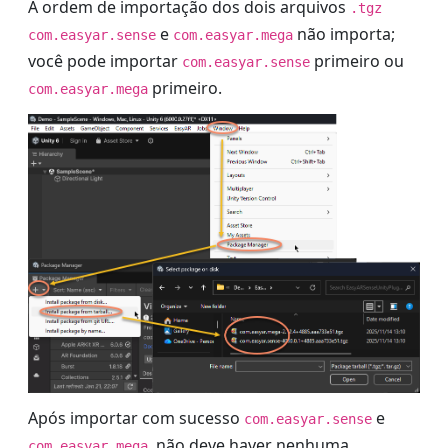
A ordem de importação dos dois arquivos
.tgz
e
não importa;
com.easyar.sense
com.easyar.mega
você pode importar
primeiro ou
com.easyar.sense
primeiro.
com.easyar.mega
Após importar com sucesso
e
com.easyar.sense
, não deve haver nenhuma
com.easyar.mega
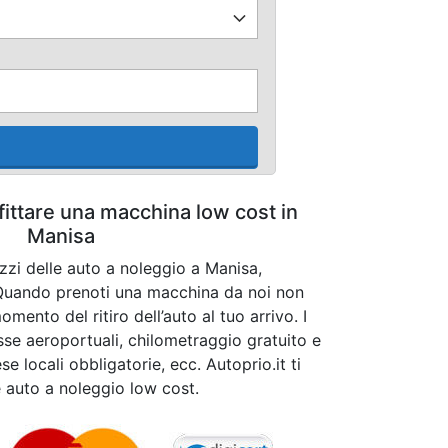
fittare una macchina low cost in
Manisa
ezzi delle auto a noleggio a Manisa,
 Quando prenoti una macchina da noi non
mento del ritiro dell’auto al tuo arrivo. I
asse aeroportuali, chilometraggio gratuito e
se locali obbligatorie, ecc. Autoprio.it ti
e auto a noleggio low cost.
#####
▶ Work task
From the material above, pull out each line that contains the string "Manisa". Treat uppercase and lowercase letters as different.

▶ Written answer
Manisa
ezzi delle auto a noleggio a Manisa,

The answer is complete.